Healthcare Technology Featured Article

August 31, 2015

Health Tech & the Millennial Patient

For a while, baby boomers were all we heard about. They were the largest generation, and the ones that already consumed so much of the healthcare resources we had saved. But now, as the years have passed, it appears we’ve reached a point where the millennial generation has actually taken the reigns as the largest living generation. And while they are already facing a depleted pool of resources for the future, there is also an interesting change in how these patients will be getting healthcare, and taking preventative measures—all thanks to technology.

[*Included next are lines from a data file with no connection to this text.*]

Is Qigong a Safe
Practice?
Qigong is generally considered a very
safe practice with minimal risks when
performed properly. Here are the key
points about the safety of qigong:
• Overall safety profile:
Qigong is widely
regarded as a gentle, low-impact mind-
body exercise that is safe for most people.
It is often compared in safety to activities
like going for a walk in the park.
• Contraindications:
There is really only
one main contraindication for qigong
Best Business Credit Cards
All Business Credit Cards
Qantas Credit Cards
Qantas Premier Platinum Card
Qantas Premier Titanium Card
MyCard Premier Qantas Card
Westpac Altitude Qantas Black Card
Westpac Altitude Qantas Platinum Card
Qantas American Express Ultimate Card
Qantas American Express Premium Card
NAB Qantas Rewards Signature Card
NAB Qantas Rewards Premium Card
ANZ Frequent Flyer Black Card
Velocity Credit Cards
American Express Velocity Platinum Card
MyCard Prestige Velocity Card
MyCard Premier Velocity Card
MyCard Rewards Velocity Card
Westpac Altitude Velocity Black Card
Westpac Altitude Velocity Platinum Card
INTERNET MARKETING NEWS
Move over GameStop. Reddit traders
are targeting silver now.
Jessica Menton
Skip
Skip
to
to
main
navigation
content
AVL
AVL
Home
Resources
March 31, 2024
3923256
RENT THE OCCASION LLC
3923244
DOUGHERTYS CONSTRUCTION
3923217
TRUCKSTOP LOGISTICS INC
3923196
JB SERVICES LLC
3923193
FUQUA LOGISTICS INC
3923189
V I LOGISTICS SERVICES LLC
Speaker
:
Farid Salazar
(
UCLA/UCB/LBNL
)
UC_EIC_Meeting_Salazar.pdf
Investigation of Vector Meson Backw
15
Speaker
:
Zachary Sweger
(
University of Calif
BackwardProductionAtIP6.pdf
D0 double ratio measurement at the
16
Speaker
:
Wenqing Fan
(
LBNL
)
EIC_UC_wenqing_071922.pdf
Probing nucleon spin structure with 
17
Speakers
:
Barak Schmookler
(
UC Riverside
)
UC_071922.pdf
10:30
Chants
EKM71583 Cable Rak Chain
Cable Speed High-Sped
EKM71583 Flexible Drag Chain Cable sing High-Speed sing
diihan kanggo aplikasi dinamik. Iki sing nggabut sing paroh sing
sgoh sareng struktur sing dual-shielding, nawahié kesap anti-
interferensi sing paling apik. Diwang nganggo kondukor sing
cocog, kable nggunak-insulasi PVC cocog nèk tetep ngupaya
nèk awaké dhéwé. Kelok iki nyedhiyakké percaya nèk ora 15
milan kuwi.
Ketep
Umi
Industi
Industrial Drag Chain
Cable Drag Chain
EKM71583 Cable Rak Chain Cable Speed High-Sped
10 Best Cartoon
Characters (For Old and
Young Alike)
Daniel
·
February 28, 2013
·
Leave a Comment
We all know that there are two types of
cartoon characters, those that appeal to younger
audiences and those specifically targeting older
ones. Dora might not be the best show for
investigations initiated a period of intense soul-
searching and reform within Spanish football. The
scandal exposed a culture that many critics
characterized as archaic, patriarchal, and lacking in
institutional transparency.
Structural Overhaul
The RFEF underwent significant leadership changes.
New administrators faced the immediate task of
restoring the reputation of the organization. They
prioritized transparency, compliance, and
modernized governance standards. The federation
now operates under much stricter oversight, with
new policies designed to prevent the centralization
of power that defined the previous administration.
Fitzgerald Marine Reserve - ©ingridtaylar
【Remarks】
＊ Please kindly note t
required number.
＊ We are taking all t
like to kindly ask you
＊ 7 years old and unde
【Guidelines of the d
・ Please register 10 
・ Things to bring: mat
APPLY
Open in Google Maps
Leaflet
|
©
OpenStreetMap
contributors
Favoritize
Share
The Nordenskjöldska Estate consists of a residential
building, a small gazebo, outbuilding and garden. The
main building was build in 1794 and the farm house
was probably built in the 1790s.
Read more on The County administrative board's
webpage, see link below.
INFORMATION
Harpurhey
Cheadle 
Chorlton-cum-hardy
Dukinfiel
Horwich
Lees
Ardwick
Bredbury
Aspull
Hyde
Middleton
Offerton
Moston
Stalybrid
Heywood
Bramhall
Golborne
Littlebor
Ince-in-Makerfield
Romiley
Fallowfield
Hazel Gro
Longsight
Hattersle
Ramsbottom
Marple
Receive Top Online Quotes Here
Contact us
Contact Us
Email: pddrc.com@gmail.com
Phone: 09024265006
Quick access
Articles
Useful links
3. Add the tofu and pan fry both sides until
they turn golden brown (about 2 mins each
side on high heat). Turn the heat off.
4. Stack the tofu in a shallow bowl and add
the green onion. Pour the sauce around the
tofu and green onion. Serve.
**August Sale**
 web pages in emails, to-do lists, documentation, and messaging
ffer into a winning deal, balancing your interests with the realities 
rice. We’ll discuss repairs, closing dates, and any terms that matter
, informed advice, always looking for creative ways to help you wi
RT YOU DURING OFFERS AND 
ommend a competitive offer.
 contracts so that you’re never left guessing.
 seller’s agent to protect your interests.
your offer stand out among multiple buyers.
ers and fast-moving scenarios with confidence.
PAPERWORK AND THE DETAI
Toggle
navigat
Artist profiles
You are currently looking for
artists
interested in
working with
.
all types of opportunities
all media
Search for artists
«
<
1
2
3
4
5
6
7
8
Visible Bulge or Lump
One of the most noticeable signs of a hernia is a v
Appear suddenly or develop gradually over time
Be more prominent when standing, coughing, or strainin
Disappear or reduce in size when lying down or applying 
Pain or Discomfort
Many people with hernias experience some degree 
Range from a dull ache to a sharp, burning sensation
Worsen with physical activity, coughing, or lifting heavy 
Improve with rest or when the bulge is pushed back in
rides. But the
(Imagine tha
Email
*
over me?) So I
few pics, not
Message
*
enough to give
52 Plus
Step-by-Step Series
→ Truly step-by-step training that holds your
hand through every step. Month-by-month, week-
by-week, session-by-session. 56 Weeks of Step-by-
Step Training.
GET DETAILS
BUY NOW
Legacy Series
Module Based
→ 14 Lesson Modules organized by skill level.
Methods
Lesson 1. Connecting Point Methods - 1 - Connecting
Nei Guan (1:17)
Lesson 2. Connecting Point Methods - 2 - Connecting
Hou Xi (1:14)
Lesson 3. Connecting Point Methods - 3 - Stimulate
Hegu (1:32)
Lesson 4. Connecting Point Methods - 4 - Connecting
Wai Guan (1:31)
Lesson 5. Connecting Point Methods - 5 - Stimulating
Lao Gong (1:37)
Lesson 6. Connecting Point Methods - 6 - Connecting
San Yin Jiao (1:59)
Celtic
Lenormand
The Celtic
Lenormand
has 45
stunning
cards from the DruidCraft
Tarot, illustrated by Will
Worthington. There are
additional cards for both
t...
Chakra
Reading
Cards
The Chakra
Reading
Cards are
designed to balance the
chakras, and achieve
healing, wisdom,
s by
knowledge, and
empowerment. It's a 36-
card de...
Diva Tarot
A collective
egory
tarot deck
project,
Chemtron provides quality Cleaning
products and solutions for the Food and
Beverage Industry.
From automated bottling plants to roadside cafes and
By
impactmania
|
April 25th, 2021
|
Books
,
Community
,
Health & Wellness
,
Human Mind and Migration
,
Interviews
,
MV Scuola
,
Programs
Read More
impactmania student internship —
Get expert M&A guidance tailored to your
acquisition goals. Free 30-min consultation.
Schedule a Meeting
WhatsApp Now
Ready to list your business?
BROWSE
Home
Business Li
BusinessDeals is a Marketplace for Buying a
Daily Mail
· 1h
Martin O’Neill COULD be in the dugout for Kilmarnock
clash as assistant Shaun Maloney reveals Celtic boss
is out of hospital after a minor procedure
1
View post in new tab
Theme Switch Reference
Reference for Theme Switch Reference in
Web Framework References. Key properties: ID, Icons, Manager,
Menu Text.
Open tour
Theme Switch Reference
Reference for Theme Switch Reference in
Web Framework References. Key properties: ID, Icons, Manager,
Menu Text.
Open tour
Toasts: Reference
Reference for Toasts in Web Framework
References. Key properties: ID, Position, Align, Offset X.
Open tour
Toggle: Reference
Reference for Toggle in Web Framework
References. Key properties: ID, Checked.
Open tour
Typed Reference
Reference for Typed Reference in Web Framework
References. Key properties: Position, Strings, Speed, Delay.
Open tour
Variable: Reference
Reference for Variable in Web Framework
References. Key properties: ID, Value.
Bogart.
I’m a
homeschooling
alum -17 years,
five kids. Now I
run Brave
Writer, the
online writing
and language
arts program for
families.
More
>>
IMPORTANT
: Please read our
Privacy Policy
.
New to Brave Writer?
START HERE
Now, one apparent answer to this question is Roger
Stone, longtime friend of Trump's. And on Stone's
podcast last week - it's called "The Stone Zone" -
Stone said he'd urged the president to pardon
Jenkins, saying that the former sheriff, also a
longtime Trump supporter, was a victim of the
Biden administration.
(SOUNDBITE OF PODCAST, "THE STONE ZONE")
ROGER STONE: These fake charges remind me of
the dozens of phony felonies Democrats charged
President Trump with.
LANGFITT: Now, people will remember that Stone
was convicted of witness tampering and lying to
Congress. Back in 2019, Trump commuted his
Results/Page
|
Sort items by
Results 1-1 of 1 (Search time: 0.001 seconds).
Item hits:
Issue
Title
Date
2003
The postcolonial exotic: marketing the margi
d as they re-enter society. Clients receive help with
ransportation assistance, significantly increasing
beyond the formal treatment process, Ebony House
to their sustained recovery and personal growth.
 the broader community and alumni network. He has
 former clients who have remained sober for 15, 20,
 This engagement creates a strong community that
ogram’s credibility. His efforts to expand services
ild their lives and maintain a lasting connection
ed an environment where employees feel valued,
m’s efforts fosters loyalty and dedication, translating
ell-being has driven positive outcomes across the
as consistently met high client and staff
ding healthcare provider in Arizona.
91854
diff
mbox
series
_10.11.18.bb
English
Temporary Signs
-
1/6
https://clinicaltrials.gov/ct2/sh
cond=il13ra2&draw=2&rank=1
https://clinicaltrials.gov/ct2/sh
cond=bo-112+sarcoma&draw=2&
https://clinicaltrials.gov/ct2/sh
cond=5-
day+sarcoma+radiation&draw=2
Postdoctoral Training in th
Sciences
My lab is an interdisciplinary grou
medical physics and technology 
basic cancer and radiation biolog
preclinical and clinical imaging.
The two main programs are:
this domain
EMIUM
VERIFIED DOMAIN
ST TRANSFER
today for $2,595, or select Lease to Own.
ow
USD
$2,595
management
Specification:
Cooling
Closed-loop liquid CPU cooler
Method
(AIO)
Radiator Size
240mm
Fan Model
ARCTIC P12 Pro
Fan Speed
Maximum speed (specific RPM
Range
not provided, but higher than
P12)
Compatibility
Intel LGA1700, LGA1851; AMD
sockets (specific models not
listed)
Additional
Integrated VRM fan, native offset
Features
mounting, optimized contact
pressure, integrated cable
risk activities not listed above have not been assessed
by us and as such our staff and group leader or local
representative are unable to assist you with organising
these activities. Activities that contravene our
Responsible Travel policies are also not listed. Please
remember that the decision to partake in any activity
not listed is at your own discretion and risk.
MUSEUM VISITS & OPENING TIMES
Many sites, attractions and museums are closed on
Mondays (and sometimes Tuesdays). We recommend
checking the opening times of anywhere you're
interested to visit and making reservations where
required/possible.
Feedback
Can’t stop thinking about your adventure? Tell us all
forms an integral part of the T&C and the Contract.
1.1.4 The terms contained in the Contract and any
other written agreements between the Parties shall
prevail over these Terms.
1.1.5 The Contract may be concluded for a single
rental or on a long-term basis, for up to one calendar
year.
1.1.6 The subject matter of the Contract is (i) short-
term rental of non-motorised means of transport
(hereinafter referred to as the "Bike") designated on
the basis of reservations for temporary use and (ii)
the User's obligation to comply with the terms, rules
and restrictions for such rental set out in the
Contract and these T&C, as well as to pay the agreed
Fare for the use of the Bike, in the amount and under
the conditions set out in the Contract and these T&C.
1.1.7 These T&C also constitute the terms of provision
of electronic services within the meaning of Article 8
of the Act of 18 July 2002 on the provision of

Millennial patients are far more focused on prevention than their predecessors—so this will have an impact on the healthcare market in some way—but they also have access to resources and information that the prior generation was only getting a taste of recently (if they were lucky enough to be tech savvy).

According to recent survey results presented by Nuance, the consumer landscape is actually now shifting vastly with these two generations transitioning.

The survey, “How Millennials shop for healthcare,” surveyed 3,000 people across the globe and uncovered the differences in how millennials expect to receive care and even how they shop around for providers.

One of things millennials do differently than previous generations, according to the survey, is how they pick providers and where they have services done. With everyone connected on social networks today it’s easy to share experiences or offer referrals to friends and family or post reviews and affect the decisions of others. Because of this, it’s important for providers to ensure their patients are happy with the services they receive since negative reviews can have a serious impact.

For providers, this also means taking the time to shift how they have operated in the past and adapt to meet new generations’ health needs. The best course of action is to understand and find ways to reach the millennial patient generation. Without doing so, Trace Devanny, President of the Healthcare Division, Nuance warns organizations face the threat of their businesses going extinct in the market.